Silver Sparrow is the story the two families of James Witherspoon. One is his “public” family and the other family lives in the shadows. Both the women become bound to James when they become pregnant in the years before the invention of the pill. When Laverne finds herself expecting, she is a 15 year old kid in 1960 who is kicked out of school because of her condition. When Gwen becomes pregnant with Dana she’s 19 working in a department store, but she will lose both her job and her apartment when her pregnancy starts to show. What choice does she have but to hold onto James with all her might?
But in the next generation in Silver Sparrow, Dana and Chaurisse make some of the same bad decisions as their mothers. They hook up with the wrong guys and engage in exploitative romantic relationships. The key difference is that Dana and Chaurisse are on the pill. Yes, their feelings get hurt by these bad boyfriends, but they are able to walk away for the simple reason that they did not get pregnant. I am not suggesting that there are not other factors involved, but this is what keeps the girls from repeating their mother’s lives.
Women are not the only ones trapped by a lack of access to safe, effective birth control. Look at James Witherspoon. At one point in Silver Sparrow, he complains, “I just want, one time, to marry a woman who isn’t already pregnant.” Even though he is castigated as a bigamist and is blamed for causing both women and daughters so much pain, he thinks: Every time a woman has told me she is having my baby, I have married her. I have left no woman to have a child alone. (In this, he is not lying, though I imagine his wife, Laverne, does not find this logic compelling.) Of course, he has the option of walking away, but his mother, Miss Bunny, taught him to take responsibility for his actions, so he doesn’t consider cutting these binding ties.
Although Gwen and Laverne would disagree about many things, they both know that an intended pregnancy could derail their daughters’ lives. Both women insist that their teen daughters start taking birth control. “Do you know how lucky you are that these pills exist?” Laverne says to her daughter, who has no idea of what life was life in the bad old days. “Better safe than sorry,” she urges her daughter Of course, Chaurisse understands that without a nurturing relationship with a partner, you can be “safe and sorry at the same time.” Still, the pill provides her with a much-needed lie of defense against the life-long consequences of teenage folly.

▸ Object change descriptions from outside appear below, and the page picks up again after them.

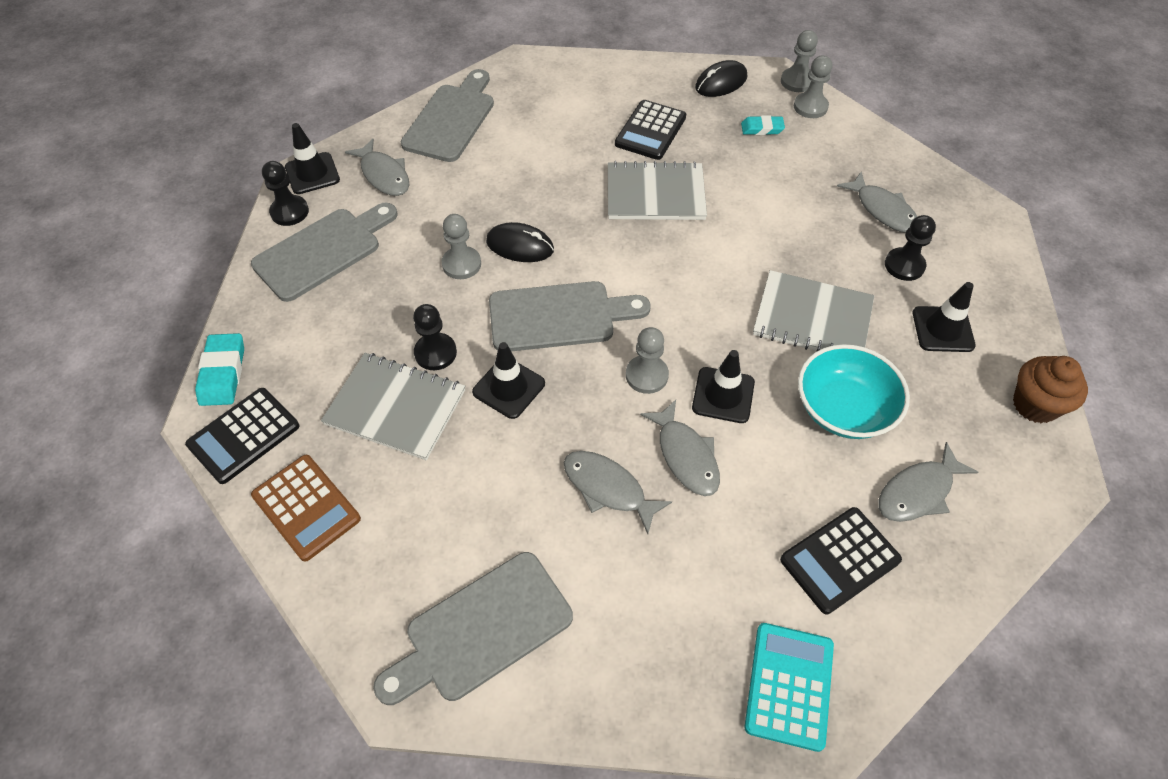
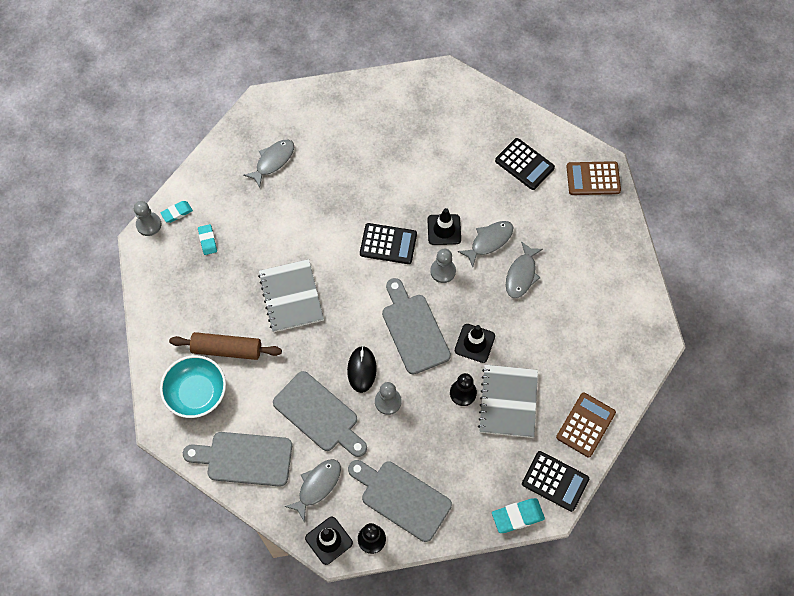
camera: 105 degrees left, 10 degrees up
(482, 630) = (617, 313): grey cutting board -> grey cutting board (319, 414)
(599, 124) = (227, 349): none -> brown rolling pin
(650, 131) = (226, 313): black calculator -> black calculator (388, 244)
(721, 82) = (160, 275): black mouse -> none
(789, 685) = (593, 179): turquoise calculator -> brown calculator
(810, 107) = (177, 213): grey pawn -> turquoise eraser
(812, 318) = (374, 191): grey notebook -> none
(843, 409) = (434, 170): turquoise bowl -> turquoise bowl (196, 393)
(904, 265) = (318, 147): black pawn -> none
(918, 491) = (474, 133): grey fish -> none
(943, 329) = (364, 126): black traffic cone -> none
(1035, 405) = (404, 83): brown cupcake -> none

I am writing this post today because I am alarmed at the way birth control is being attacked in recent political discourse. Up until now, I never questioned that most Americans consider birth control to be a one of the major advantages of living in a modern society. But despite what I hear in the political debates, I still believe that most people understand people must be able to control their fertility if we are ever going to be to take charge of our own lives. This is an issue that isn’t just about teen girls. Think about married women who don’t want to have ten children like our grandmothers. Any sexually active person should have the right to protect herself against unplanned pregnancy. I stand with Barack Obama in his decision to include prescription birth control as part of women’s healthcare plans. American women deserve this access.